START Source extract
BERT Inference: Question Answering

We can run inference on a fine-tuned BERT model for tasks like Question Answering.

Here we use a BERT model fine-tuned on a SQuaD 2.0 Dataset which contains 100,000+ question-answer pairs on 500+ articles combined with over 50,000 new, unanswerable questions.

# Create BERT input file with (1) context and (2) questions to be answered based on that context — Very Important

predict_file = ‘/workspace/bert/config.qa/input.json’

%%writefile $predict_file
{“data”:
[
{“title”: “Littelfuse QA”,
“paragraphs”: [
{“context”:”Littelfuse offers a variety of circuit protection devices to protect the circuits on passenger cars. Our automotive products, including our new resettable devices, are industry standards. The wide selection of our high quality offering allows you to searchfor the optimal solution that fits your specific needs. Browseour products below.”,
“qas”: [
{ “question”: “Does Littelfuse offer passenger cars products?”,
“id”: “Q1”
END Source extract
Exercise 1: Retype the BERT question-answering excerpt from "BERT Inference: Question" to "new, unanswerable questions.".
Exercise 2:
Do these statements agree with the BERT question-answering excerpt? Answer yes or no for each, quoting the words that decide it.
(a) The BERT model used was fine-tuned on the SQuaD 2.0 dataset.
(b) The dataset includes fewer than 10,000 unanswerable questions.
(c) The input file is written to /workspace/bert/config.qa/input.json.
Exercise 3: According to the BERT question-answering excerpt, why does the input file contain a context passage along with the questions?
START Excerpted records
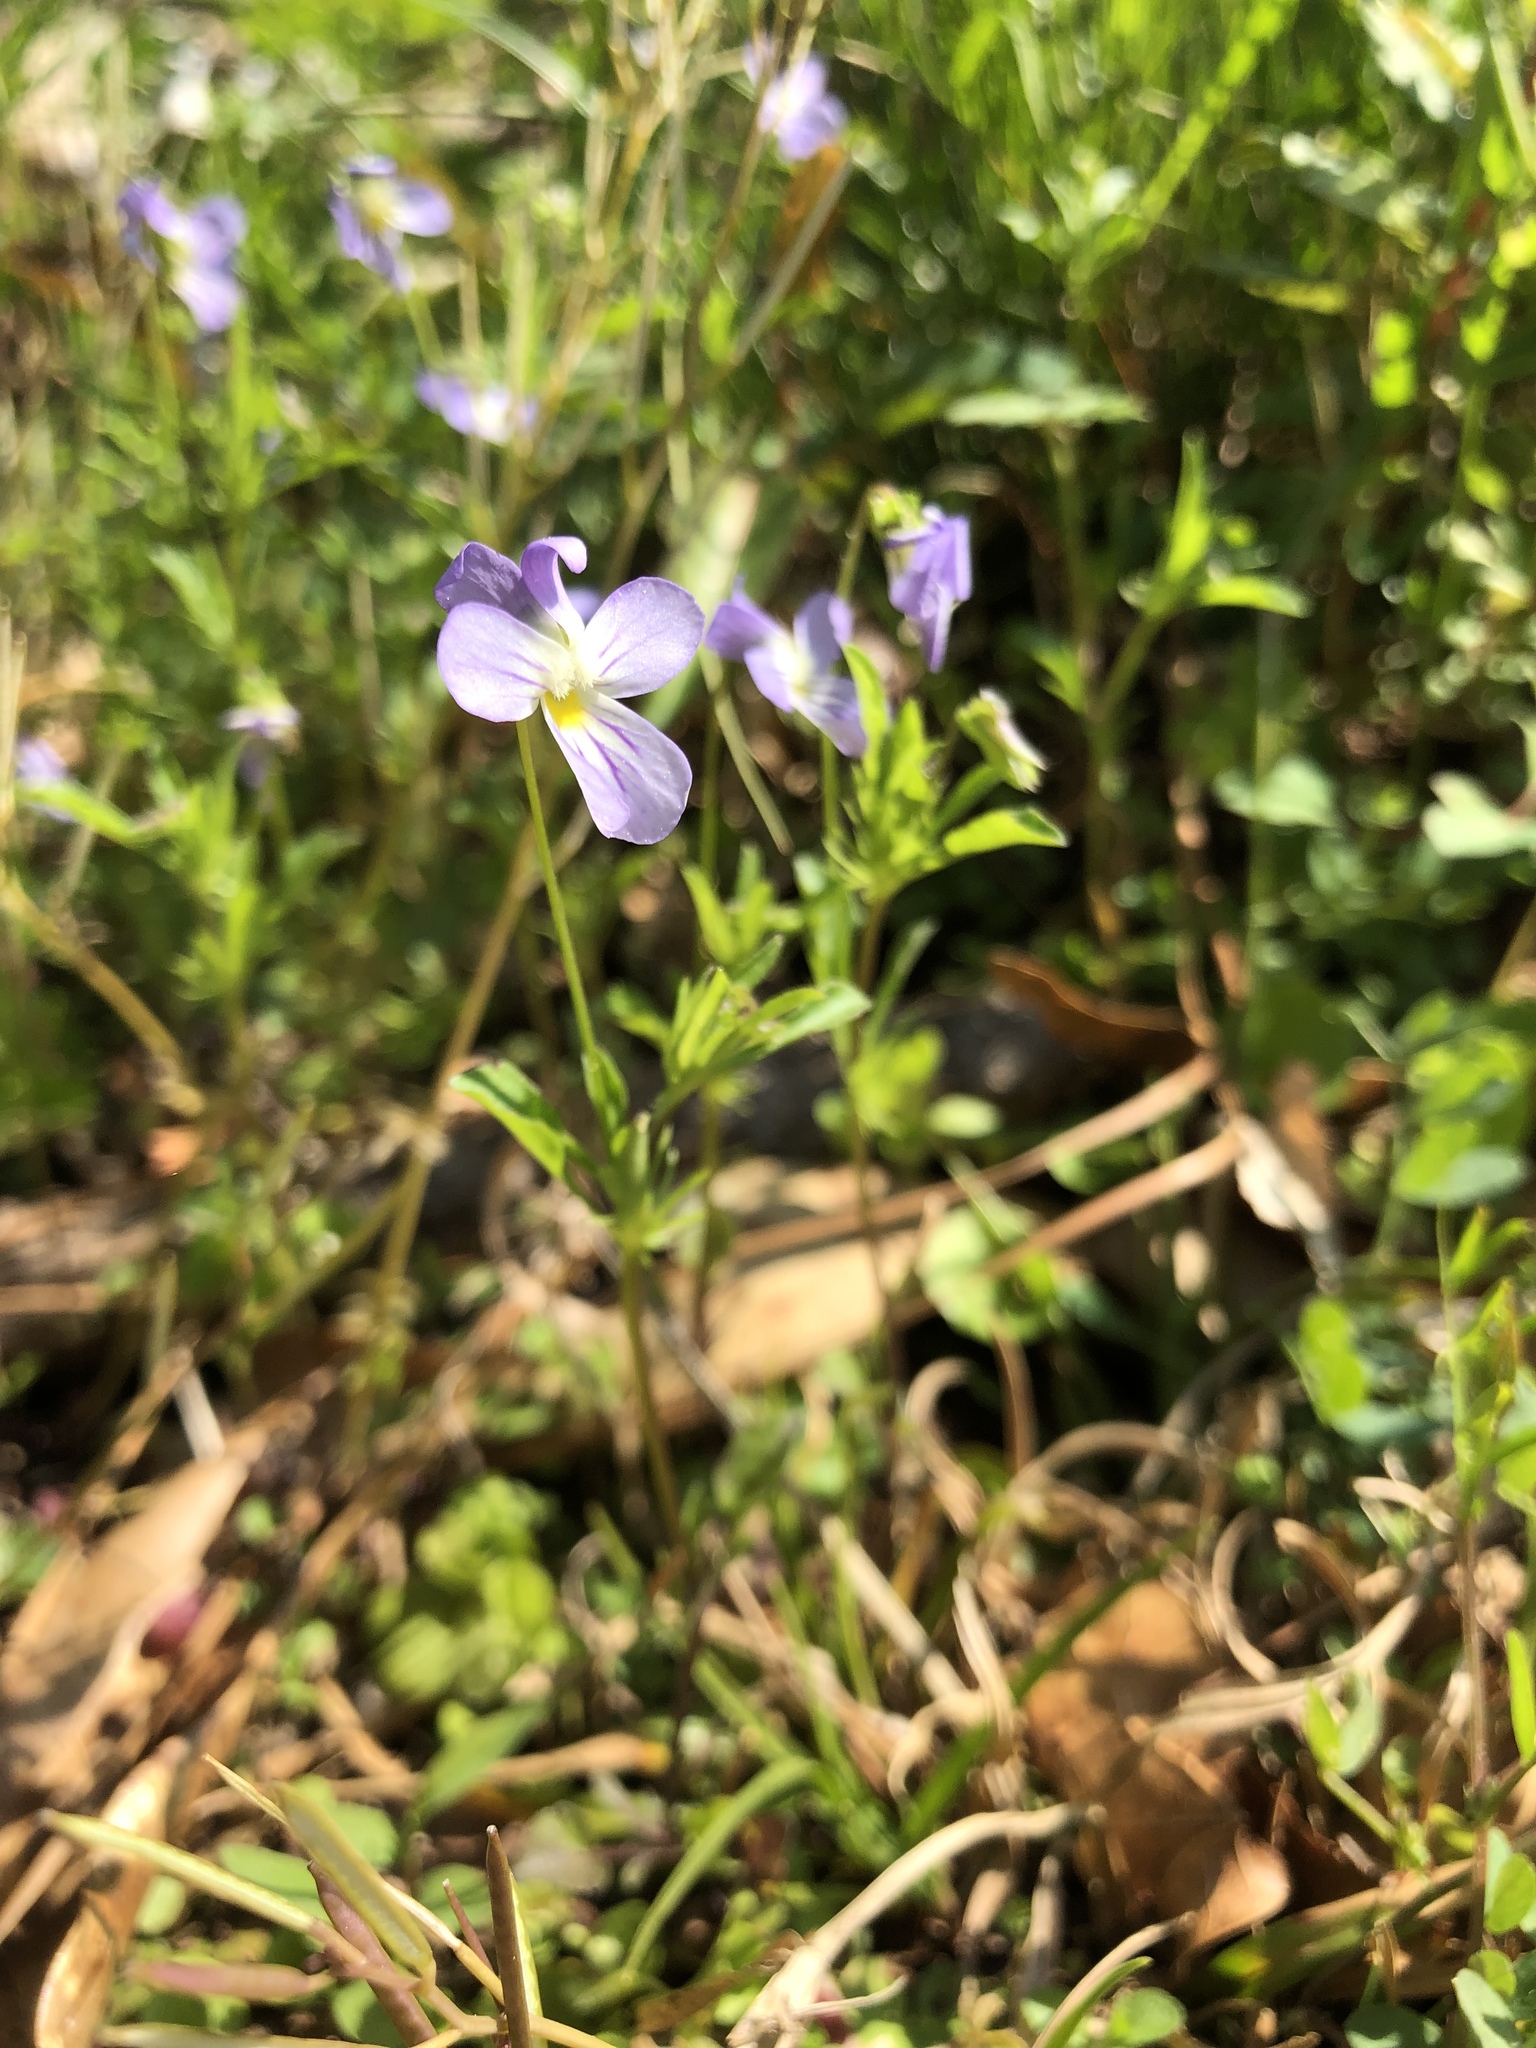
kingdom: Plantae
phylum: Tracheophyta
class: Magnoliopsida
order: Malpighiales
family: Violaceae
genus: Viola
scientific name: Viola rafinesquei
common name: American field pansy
END Excerpted records
Task output 1:
BERT Inference: Question Answering

We can run inference on a fine-tuned BERT model for tasks like Question Answering.

Here we use a BERT model fine-tuned on a SQuaD 2.0 Dataset which contains 100,000+ question-answer pairs on 500+ articles combined with over 50,000 new, unanswerable questions.

Task output 2:
(a) Yes: "Here we use a BERT model fine-tuned on a SQuaD 2.0 Dataset"
(b) No: "combined with over 50,000 new, unanswerable questions"
(c) Yes: "predict_file = ‘/workspace/bert/config.qa/input.json’"

Task output 3: The questions in the file are to be answered based on that context. The input file therefore holds both the context and the questions.